### WHAT IS NEEDED
Reproduce exactly the lines that run from the start of the records below to the line with "Whether you need HVAC maintenance, HEPA filte", inclusive.

### INFORMATION SHOWN

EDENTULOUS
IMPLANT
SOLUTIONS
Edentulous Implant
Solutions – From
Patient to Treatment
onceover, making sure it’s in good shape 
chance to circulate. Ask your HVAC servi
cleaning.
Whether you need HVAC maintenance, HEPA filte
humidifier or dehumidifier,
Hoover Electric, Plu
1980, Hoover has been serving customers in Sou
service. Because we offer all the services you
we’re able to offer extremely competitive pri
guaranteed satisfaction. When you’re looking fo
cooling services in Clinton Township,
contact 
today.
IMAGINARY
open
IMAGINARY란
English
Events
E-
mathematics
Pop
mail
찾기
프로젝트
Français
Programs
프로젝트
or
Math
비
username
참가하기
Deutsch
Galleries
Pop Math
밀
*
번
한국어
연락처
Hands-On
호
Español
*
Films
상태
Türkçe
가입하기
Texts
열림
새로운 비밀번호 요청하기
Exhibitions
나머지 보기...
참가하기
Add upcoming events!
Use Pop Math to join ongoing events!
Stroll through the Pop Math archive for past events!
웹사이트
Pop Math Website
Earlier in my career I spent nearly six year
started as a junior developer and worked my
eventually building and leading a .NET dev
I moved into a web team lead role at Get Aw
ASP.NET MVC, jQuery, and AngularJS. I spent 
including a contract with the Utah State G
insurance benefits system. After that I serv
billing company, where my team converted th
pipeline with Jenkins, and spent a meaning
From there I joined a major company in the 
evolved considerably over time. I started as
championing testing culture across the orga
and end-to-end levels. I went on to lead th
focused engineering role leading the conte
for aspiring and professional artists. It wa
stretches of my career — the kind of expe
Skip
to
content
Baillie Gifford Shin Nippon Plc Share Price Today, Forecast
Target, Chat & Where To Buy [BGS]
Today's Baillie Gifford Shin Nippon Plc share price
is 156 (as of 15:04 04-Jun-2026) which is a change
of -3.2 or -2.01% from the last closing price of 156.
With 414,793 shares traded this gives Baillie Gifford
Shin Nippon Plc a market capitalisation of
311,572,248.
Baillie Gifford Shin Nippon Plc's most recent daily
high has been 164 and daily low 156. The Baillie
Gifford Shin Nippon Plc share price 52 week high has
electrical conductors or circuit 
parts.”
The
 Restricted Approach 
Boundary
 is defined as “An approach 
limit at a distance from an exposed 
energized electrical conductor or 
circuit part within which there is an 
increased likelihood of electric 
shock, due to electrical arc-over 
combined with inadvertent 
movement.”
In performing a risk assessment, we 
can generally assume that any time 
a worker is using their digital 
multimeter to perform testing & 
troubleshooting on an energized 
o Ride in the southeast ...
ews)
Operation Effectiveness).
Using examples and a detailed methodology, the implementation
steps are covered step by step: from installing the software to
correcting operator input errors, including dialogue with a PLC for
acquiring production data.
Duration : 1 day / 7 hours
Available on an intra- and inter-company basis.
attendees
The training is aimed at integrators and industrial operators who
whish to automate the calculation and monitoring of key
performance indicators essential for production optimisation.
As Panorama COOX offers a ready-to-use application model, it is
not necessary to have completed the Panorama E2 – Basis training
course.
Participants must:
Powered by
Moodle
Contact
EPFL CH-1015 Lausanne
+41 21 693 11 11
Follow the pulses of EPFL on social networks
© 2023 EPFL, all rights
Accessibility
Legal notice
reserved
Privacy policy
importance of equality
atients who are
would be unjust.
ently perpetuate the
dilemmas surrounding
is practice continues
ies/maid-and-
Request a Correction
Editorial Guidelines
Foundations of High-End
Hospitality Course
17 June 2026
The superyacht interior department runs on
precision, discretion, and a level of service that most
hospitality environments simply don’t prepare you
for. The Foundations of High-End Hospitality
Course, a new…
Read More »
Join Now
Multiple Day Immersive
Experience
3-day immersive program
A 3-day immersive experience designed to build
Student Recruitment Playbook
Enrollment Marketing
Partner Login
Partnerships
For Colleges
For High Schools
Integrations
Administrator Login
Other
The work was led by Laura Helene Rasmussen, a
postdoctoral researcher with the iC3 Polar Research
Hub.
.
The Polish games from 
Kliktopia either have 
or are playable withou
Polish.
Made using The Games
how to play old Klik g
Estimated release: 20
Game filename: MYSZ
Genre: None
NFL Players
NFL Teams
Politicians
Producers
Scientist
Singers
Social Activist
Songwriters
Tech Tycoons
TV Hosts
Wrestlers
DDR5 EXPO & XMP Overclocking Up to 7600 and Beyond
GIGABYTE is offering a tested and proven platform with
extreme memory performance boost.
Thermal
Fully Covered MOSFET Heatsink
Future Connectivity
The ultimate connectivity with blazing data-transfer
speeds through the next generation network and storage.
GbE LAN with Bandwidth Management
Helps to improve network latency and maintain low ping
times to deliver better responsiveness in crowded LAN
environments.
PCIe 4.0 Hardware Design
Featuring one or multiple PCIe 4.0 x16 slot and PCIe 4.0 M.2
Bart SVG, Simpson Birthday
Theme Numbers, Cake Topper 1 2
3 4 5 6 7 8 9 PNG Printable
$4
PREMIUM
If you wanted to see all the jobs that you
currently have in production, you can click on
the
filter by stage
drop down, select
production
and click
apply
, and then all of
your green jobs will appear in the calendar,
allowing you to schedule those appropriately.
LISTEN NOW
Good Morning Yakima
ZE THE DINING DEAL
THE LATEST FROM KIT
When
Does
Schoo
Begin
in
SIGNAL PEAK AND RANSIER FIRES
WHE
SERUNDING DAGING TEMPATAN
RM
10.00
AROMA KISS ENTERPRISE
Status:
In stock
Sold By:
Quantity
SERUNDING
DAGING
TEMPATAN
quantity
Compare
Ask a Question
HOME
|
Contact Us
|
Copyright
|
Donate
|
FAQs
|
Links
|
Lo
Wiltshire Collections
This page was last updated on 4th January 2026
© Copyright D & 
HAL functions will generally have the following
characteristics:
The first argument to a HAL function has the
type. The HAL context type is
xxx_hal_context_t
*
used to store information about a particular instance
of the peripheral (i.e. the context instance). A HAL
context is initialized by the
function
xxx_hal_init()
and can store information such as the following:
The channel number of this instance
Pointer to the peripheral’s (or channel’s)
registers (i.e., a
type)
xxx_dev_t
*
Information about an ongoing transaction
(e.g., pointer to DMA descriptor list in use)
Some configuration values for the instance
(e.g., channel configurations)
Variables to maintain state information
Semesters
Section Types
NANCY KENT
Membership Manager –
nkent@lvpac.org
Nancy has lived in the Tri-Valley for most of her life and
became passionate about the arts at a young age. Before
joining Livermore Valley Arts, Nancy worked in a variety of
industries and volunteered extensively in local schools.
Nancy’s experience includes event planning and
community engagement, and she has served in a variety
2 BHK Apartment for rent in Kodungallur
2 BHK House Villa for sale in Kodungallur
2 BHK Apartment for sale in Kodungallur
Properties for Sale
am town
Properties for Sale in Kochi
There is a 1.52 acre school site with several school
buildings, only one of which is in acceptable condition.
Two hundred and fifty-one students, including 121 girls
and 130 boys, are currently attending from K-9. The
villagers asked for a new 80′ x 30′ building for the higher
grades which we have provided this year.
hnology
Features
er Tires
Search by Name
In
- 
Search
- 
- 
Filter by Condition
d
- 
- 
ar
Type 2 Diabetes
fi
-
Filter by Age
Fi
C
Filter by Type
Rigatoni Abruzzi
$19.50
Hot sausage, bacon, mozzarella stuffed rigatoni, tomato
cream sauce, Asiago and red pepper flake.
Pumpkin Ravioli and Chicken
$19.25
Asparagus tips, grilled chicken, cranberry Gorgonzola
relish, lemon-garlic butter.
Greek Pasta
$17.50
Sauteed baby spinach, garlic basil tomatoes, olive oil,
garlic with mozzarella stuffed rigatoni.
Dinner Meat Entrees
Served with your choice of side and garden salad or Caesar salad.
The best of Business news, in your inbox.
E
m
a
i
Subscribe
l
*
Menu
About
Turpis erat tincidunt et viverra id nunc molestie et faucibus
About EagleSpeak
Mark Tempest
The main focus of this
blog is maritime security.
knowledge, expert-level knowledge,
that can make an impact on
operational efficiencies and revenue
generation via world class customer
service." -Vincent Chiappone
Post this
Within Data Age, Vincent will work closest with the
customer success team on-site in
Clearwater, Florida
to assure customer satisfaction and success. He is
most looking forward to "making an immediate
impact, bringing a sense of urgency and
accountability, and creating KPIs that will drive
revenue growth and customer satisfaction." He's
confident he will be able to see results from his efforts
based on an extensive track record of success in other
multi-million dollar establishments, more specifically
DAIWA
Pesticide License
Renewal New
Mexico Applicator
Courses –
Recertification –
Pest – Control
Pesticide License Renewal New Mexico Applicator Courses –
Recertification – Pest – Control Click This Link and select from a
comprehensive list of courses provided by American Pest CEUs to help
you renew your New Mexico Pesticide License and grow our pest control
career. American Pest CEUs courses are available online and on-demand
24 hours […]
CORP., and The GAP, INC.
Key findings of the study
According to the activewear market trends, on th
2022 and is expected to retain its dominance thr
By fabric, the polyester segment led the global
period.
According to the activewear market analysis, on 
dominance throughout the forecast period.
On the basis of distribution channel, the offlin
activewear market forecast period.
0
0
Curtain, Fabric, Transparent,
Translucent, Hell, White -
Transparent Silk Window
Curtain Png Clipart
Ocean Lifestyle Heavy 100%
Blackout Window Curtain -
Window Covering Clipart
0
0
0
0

### RESULT
EDENTULOUS
IMPLANT
SOLUTIONS
Edentulous Implant
Solutions – From
Patient to Treatment
onceover, making sure it’s in good shape 
chance to circulate. Ask your HVAC servi
cleaning.
Whether you need HVAC maintenance, HEPA filte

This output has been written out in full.